**EXERCISE**
Could you copy the data below word for word, starting with the line that contains "genus: Acanthocephala" and going on through the line that contains "scientific name: Marah fabacea", including both of those lines?

**PROVIDED RECORDS**
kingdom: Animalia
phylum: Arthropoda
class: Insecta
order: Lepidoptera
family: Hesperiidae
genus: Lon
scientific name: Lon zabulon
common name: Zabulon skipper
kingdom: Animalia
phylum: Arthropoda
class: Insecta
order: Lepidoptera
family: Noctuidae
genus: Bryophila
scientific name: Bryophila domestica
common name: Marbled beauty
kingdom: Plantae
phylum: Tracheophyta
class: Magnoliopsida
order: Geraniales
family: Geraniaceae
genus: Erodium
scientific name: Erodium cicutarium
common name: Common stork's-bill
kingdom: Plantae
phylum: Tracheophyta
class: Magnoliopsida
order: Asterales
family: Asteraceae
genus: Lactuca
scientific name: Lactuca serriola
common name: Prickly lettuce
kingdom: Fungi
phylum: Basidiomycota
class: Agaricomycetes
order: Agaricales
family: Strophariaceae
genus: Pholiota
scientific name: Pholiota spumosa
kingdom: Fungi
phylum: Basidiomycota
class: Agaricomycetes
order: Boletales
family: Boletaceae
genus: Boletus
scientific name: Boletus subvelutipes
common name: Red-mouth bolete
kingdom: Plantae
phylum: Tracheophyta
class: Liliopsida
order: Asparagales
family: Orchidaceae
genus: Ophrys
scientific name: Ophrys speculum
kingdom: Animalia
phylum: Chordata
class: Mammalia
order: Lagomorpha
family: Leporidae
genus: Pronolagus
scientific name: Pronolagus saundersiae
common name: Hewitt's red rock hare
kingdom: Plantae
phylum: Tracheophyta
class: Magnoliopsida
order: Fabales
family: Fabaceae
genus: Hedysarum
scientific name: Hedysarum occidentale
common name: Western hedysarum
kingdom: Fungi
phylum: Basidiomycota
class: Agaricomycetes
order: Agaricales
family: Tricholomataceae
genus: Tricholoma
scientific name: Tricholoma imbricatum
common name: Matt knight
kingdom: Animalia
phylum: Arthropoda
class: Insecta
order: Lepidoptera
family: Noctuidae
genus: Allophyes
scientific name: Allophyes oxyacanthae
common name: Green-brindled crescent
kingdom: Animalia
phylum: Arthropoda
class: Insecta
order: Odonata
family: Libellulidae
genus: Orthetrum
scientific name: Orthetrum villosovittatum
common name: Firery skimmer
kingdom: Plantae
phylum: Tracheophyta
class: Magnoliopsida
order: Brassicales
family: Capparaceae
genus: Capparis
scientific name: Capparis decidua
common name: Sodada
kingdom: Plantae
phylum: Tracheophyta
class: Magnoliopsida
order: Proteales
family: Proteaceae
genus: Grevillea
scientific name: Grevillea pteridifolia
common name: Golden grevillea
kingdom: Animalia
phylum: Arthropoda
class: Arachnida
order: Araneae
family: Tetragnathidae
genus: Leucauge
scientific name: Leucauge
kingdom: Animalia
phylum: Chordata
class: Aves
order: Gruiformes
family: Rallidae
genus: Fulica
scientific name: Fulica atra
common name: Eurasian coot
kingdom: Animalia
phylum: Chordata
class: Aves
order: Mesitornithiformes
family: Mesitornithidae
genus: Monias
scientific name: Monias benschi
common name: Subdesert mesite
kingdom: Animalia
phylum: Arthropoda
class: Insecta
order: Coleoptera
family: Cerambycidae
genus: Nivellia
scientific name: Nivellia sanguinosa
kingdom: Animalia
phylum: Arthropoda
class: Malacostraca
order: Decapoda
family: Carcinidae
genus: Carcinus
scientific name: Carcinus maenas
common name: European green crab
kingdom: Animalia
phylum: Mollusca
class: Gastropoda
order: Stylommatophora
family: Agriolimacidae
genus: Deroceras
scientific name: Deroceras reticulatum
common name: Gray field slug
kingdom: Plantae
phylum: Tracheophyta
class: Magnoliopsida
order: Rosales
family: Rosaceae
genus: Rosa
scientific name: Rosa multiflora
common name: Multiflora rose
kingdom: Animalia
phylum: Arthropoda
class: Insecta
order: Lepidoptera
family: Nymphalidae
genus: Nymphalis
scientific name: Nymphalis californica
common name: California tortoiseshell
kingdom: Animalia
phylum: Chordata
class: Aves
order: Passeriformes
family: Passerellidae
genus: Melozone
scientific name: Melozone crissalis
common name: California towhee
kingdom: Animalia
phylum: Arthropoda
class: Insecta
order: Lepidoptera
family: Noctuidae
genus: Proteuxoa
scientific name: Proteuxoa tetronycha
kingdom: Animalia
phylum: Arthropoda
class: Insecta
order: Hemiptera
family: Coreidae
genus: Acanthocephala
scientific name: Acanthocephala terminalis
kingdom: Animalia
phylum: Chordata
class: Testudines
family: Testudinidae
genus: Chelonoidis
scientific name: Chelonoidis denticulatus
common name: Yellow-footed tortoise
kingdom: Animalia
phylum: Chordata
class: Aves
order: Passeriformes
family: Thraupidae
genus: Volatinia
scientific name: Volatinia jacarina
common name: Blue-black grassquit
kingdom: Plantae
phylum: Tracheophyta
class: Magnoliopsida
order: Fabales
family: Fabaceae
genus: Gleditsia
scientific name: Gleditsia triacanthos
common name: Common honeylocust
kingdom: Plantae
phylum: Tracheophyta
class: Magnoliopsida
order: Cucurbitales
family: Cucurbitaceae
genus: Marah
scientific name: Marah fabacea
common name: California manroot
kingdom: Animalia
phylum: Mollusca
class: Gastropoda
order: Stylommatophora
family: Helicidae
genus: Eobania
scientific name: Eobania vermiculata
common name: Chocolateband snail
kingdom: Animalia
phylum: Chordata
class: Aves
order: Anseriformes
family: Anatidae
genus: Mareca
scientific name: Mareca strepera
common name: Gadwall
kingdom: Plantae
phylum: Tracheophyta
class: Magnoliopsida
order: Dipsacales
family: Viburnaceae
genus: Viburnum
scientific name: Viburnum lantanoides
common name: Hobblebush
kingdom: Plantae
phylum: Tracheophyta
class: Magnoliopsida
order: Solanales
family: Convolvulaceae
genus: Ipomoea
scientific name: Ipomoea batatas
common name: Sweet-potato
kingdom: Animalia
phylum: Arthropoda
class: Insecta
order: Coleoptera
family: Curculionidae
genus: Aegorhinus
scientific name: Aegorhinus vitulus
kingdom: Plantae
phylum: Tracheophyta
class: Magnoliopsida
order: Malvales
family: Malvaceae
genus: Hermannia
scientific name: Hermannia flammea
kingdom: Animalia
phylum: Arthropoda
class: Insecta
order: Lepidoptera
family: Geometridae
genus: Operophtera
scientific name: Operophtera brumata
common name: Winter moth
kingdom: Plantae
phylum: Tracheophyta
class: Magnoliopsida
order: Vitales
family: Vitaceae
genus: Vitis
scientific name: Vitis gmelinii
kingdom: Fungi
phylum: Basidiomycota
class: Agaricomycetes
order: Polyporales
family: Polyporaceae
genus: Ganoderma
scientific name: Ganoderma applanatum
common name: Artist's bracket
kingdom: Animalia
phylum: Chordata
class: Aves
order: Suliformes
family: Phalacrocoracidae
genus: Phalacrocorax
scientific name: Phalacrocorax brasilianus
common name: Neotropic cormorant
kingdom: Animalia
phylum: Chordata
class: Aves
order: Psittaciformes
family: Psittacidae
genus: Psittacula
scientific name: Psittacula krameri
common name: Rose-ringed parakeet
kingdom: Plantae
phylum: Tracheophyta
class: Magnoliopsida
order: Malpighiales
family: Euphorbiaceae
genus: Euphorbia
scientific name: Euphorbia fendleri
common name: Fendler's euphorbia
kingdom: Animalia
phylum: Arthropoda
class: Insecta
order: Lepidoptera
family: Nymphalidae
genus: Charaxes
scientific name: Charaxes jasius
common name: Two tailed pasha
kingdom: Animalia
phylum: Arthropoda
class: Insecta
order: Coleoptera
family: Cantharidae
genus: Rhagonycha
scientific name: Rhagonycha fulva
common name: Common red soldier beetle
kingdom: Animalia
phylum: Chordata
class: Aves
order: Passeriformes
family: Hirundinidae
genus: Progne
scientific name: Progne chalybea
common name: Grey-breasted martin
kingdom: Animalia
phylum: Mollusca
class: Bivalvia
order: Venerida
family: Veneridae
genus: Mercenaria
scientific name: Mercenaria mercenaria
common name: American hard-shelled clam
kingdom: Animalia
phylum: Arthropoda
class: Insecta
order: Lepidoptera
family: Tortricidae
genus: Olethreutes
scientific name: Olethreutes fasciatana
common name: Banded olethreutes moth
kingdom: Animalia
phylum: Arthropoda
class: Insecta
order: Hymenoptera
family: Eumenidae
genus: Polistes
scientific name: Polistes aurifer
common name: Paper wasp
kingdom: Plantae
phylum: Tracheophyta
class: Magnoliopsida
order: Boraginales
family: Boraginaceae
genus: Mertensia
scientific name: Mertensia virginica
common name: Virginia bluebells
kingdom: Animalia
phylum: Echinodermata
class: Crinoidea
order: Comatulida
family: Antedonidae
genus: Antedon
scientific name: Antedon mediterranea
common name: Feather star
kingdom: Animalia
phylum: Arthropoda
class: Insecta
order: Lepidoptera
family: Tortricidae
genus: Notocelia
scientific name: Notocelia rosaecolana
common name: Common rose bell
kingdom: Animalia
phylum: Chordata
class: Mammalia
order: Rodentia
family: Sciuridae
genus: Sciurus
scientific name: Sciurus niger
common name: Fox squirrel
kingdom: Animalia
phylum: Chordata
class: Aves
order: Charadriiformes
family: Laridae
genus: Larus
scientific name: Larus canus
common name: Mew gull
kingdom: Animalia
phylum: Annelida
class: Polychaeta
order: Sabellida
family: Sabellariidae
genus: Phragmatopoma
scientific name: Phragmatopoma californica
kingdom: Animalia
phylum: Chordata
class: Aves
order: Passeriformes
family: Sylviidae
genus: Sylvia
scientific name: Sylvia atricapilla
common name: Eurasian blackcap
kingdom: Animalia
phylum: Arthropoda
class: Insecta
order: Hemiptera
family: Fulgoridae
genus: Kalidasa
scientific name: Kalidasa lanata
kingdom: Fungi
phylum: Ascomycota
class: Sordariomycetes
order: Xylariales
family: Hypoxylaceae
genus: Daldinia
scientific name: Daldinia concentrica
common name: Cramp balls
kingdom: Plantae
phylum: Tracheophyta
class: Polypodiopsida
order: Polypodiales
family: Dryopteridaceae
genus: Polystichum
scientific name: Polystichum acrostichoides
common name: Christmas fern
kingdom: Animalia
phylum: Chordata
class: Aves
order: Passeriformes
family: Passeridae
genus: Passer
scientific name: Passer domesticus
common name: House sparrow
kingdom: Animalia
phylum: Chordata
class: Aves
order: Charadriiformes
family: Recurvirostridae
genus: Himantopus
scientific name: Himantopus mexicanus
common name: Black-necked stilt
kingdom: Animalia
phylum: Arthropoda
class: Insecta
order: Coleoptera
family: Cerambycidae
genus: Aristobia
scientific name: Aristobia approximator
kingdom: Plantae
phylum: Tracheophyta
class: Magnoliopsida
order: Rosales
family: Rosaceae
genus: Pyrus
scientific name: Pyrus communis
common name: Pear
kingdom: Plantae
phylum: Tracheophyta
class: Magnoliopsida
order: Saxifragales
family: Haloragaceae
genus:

**TASK ANSWER**
genus: Acanthocephala
scientific name: Acanthocephala terminalis
kingdom: Animalia
phylum: Chordata
class: Testudines
family: Testudinidae
genus: Chelonoidis
scientific name: Chelonoidis denticulatus
common name: Yellow-footed tortoise
kingdom: Animalia
phylum: Chordata
class: Aves
order: Passeriformes
family: Thraupidae
genus: Volatinia
scientific name: Volatinia jacarina
common name: Blue-black grassquit
kingdom: Plantae
phylum: Tracheophyta
class: Magnoliopsida
order: Fabales
family: Fabaceae
genus: Gleditsia
scientific name: Gleditsia triacanthos
common name: Common honeylocust
kingdom: Plantae
phylum: Tracheophyta
class: Magnoliopsida
order: Cucurbitales
family: Cucurbitaceae
genus: Marah
scientific name: Marah fabacea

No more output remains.